*** Opening Supplied material ***

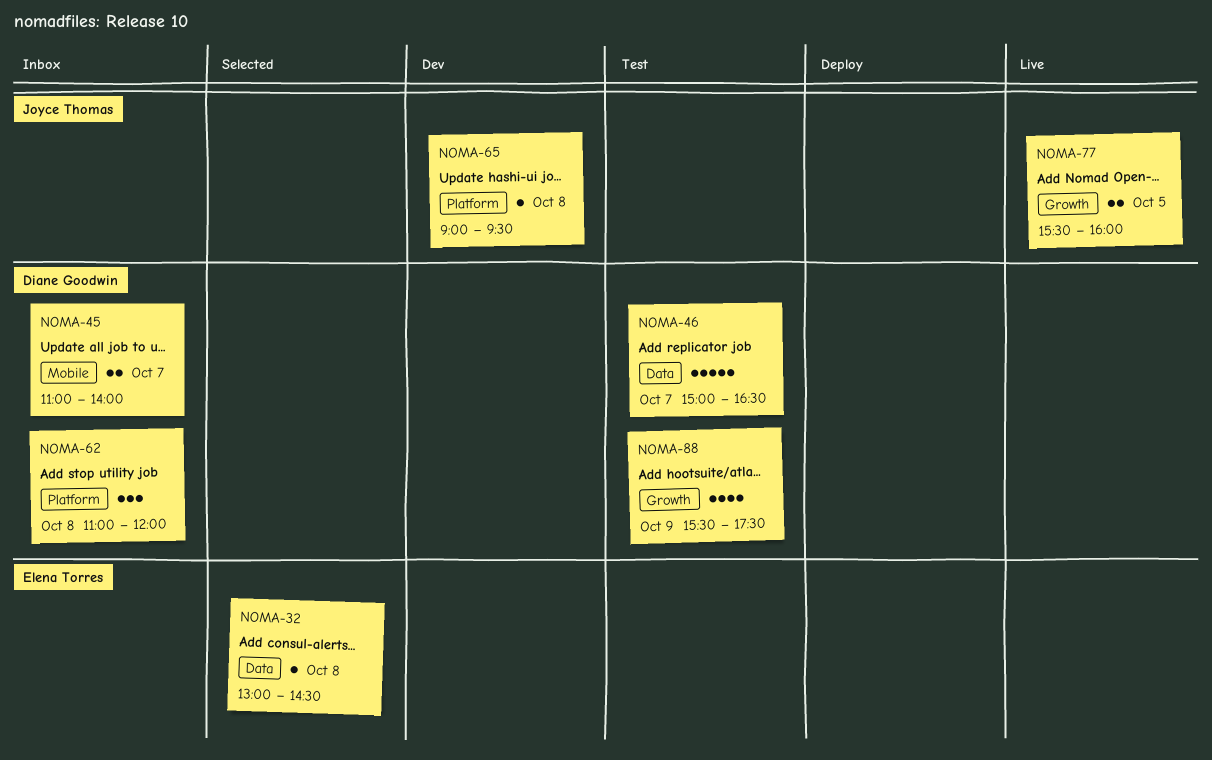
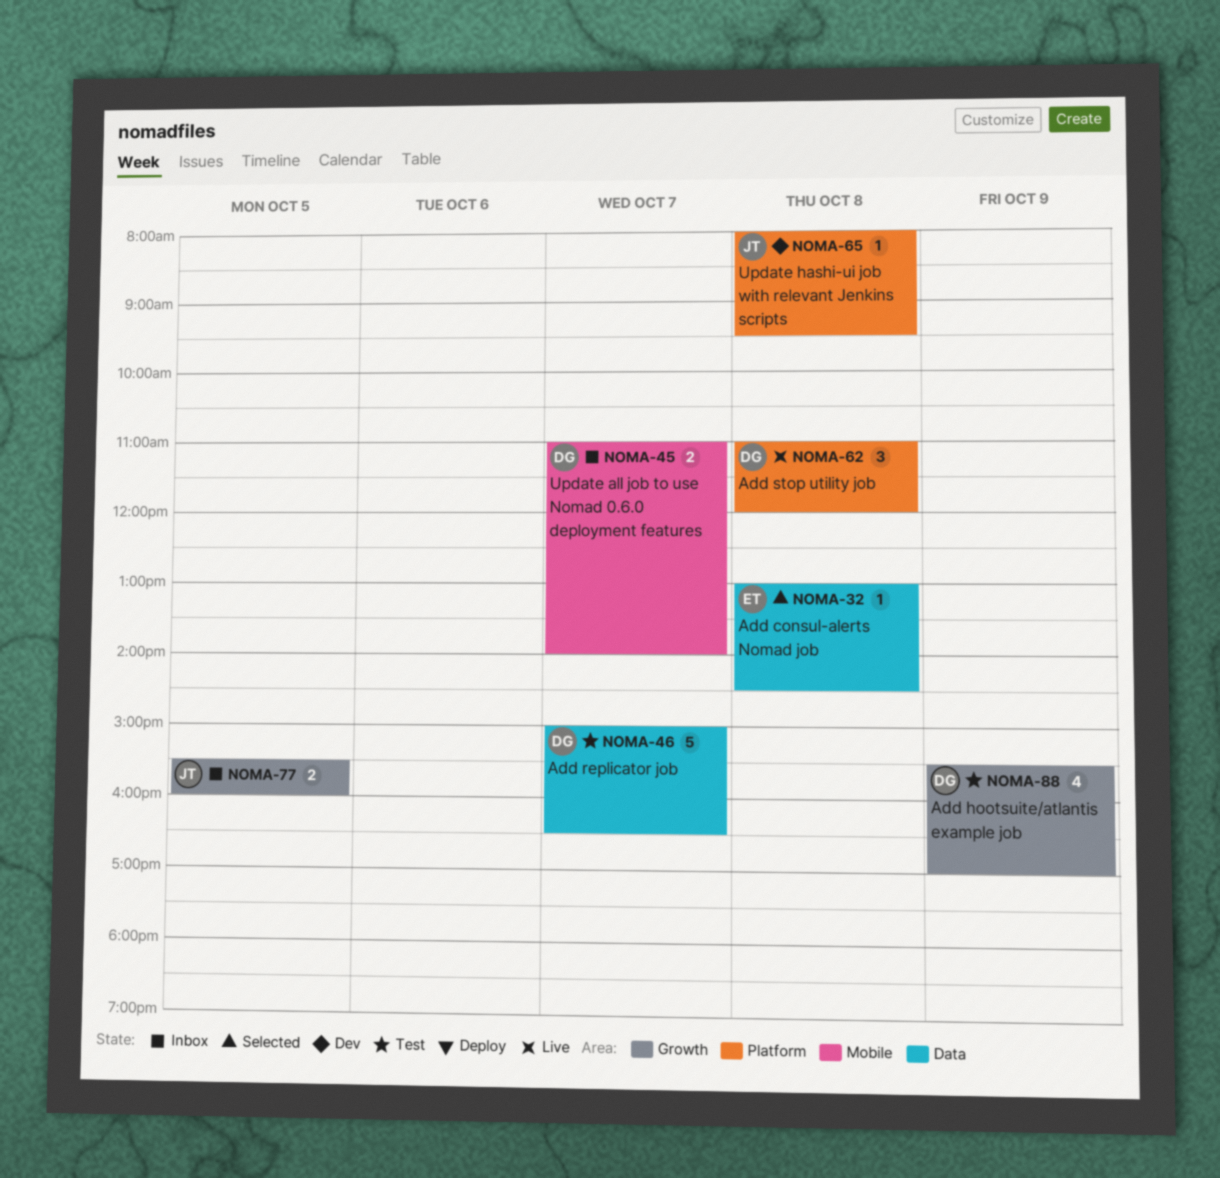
NOMA-62, status: Inbox -> Live
NOMA-65, begins: 09:00 -> 08:00
NOMA-77, status: Live -> Inbox
NOMA-88, ends: 17:30 -> 17:00

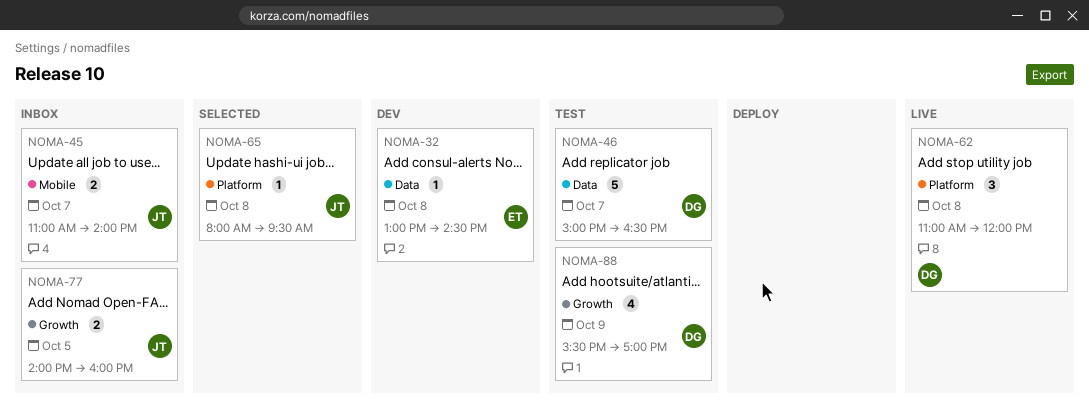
NOMA-32, status: Selected -> Dev
NOMA-45, owner: DG -> JT
NOMA-65, status: Dev -> Selected
NOMA-77, begins: 15:30 -> 14:00

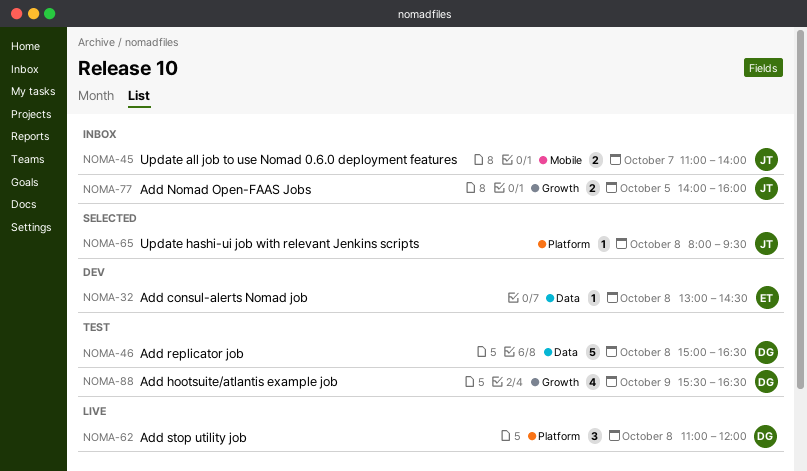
NOMA-46, day: Oct 7 -> Oct 8
NOMA-88, ends: 17:00 -> 16:30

*** Closing Supplied material ***

**Exercise details**
Repeat each entry above exactly, passing over any images.

**Answer to this task**
NOMA-62, status: Inbox -> Live
NOMA-65, begins: 09:00 -> 08:00
NOMA-77, status: Live -> Inbox
NOMA-88, ends: 17:30 -> 17:00

NOMA-32, status: Selected -> Dev
NOMA-45, owner: DG -> JT
NOMA-65, status: Dev -> Selected
NOMA-77, begins: 15:30 -> 14:00

NOMA-46, day: Oct 7 -> Oct 8
NOMA-88, ends: 17:00 -> 16:30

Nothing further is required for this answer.